# [Brief 1]
Reproduce the blog post starting with "j o u r n a" and going on through "my work lately.", substituting "flat" for "apartment".

____ Source document

10.2.13

j o u r n a l ,


I have been thinking a lot of how I should start this post. If rather or not I should tell you what happened in the last months, how it started, should I write lines about this man wanting to stab me in the metro station? Should I let you know about those men knocking violently on my door at night when I was alone in my apartment? Or should I skip all of it, because it's scary and doesn't has to be known by the readers of Bonjour Johanna? Sadly it's impossible to ignore it for now, even on this blog because it had a lot of consequence on my work lately.

________
____ Data to use

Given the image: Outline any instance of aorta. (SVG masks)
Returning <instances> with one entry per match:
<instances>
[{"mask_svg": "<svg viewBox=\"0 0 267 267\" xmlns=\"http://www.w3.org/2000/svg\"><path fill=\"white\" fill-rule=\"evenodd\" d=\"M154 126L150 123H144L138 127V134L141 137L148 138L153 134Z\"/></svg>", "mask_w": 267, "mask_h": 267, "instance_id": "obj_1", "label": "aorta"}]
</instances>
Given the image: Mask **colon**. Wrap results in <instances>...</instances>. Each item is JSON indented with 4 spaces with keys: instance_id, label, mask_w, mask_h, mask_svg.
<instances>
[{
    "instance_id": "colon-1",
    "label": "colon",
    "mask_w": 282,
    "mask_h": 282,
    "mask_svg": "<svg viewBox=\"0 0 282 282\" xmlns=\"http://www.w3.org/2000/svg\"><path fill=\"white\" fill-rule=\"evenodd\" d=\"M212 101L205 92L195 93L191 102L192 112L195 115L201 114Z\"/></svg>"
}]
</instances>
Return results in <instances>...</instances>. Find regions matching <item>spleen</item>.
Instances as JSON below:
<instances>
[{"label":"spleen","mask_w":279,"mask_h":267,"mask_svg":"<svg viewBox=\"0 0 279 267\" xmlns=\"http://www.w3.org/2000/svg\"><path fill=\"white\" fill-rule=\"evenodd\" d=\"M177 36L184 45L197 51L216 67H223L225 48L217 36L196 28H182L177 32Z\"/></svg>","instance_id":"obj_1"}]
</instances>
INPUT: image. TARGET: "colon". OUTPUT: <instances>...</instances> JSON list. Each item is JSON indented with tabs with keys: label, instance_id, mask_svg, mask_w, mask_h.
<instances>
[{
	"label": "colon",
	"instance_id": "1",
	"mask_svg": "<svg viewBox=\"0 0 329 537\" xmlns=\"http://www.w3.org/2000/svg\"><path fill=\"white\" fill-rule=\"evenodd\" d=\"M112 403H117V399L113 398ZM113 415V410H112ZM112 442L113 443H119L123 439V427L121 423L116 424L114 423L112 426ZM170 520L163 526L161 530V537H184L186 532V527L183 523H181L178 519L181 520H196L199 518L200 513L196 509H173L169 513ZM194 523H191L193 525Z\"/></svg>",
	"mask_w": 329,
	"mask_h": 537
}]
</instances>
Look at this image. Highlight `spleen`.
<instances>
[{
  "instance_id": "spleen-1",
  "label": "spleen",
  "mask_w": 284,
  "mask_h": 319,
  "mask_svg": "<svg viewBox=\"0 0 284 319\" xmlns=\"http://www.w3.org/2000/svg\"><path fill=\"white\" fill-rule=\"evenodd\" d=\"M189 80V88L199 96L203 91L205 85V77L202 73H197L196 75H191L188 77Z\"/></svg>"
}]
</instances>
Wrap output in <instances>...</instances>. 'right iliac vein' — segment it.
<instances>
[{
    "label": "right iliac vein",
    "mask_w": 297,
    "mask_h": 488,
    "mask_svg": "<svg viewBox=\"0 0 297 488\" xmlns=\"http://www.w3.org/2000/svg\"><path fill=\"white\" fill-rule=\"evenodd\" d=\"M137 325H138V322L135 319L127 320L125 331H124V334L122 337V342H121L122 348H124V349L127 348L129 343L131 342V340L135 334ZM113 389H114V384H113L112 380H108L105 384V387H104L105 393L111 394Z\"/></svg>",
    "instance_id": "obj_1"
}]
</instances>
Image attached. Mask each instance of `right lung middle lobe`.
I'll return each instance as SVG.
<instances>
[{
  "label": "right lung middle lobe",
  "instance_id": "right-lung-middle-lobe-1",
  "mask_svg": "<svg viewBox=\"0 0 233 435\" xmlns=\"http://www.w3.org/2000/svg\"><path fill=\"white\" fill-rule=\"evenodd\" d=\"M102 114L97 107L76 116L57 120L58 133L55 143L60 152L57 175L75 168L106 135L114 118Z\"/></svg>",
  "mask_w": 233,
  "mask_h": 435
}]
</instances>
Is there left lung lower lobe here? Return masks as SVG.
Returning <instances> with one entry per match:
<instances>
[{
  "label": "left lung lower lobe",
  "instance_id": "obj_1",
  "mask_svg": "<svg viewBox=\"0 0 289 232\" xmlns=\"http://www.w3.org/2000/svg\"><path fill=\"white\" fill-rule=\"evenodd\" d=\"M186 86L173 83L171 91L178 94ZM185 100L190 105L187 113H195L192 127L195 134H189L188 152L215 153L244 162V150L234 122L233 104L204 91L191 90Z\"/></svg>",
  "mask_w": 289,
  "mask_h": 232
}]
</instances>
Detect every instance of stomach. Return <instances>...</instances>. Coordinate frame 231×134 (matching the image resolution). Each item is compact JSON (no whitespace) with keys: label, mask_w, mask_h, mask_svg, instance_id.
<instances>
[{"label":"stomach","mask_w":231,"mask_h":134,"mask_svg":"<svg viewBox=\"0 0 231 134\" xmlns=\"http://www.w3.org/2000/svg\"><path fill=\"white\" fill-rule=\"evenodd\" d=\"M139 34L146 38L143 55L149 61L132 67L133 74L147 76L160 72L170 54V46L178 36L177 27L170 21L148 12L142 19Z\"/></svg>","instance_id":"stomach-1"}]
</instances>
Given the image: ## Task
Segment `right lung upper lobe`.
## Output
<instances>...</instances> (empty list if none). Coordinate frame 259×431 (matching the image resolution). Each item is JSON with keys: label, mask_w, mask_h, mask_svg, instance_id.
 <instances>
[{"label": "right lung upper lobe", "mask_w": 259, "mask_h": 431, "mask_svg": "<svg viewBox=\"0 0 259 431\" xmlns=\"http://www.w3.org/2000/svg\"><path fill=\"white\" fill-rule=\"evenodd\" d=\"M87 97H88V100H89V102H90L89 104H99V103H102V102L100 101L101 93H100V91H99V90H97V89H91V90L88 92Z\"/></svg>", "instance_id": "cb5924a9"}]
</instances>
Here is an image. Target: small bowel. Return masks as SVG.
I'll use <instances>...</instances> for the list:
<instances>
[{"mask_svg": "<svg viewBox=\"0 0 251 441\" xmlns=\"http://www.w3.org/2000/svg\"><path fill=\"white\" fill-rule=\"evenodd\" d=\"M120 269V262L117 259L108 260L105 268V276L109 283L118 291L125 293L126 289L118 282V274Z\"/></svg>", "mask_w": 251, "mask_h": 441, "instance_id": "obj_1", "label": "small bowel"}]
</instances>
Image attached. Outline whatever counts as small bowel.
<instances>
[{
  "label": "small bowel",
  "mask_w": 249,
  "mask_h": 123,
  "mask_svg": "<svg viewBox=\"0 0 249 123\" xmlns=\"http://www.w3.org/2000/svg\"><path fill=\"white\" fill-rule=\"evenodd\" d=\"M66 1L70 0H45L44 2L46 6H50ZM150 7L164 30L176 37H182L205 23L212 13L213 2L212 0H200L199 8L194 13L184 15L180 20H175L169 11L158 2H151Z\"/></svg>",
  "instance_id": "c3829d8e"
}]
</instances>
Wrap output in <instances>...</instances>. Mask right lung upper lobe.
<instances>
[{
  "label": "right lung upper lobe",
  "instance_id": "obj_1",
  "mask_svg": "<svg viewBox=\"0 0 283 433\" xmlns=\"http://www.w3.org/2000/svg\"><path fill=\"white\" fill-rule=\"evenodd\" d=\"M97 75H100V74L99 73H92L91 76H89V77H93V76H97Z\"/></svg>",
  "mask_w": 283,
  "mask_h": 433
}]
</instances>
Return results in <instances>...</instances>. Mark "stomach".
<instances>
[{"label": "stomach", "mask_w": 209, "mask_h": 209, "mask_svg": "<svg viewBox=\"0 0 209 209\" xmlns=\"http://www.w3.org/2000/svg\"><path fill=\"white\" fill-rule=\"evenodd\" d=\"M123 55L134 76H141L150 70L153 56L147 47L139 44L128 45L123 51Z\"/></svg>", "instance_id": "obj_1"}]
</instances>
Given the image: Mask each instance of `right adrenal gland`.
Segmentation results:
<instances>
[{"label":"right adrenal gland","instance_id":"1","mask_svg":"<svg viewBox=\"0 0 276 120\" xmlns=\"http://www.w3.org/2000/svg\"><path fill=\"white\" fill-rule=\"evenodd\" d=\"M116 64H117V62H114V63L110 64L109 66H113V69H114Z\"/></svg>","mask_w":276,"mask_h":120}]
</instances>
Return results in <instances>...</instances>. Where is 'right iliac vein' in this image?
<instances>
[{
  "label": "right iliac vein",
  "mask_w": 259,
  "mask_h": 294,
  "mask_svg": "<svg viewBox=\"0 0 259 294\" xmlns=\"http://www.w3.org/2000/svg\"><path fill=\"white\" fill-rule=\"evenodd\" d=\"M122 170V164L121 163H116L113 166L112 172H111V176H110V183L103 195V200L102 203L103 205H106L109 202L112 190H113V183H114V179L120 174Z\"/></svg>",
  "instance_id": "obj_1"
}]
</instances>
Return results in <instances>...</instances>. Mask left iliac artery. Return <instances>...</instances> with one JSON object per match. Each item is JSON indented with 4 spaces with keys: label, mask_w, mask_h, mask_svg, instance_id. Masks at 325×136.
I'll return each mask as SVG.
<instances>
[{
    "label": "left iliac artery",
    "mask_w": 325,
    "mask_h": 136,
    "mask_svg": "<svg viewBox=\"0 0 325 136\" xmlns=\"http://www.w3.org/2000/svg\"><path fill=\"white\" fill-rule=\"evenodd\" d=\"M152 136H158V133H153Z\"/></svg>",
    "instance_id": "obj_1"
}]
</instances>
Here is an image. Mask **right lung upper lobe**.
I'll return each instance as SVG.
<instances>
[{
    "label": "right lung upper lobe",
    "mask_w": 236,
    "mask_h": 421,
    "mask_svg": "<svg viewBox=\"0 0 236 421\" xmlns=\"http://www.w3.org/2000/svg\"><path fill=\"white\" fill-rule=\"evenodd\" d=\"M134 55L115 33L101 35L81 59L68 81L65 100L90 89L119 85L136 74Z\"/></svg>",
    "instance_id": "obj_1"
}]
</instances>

________

# [Brief 2]
Collect every line of the rows above that contains the string "aorta".

# [Full answer 1]
j o u r n a l ,


I have been thinking a lot of how I should start this post. If rather or not I should tell you what happened in the last months, how it started, should I write lines about this man wanting to stab me in the metro station? Should I let you know about those men knocking violently on my door at night when I was alone in my flat? Or should I skip all of it, because it's scary and doesn't has to be known by the readers of Bonjour Johanna? Sadly it's impossible to ignore it for now, even on this blog because it had a lot of consequence on my work lately.

# [Full answer 2]
Given the image: Outline any instance of aorta. (SVG masks)
[{"mask_svg": "<svg viewBox=\"0 0 267 267\" xmlns=\"http://www.w3.org/2000/svg\"><path fill=\"white\" fill-rule=\"evenodd\" d=\"M154 126L150 123H144L138 127V134L141 137L148 138L153 134Z\"/></svg>", "mask_w": 267, "mask_h": 267, "instance_id": "obj_1", "label": "aorta"}]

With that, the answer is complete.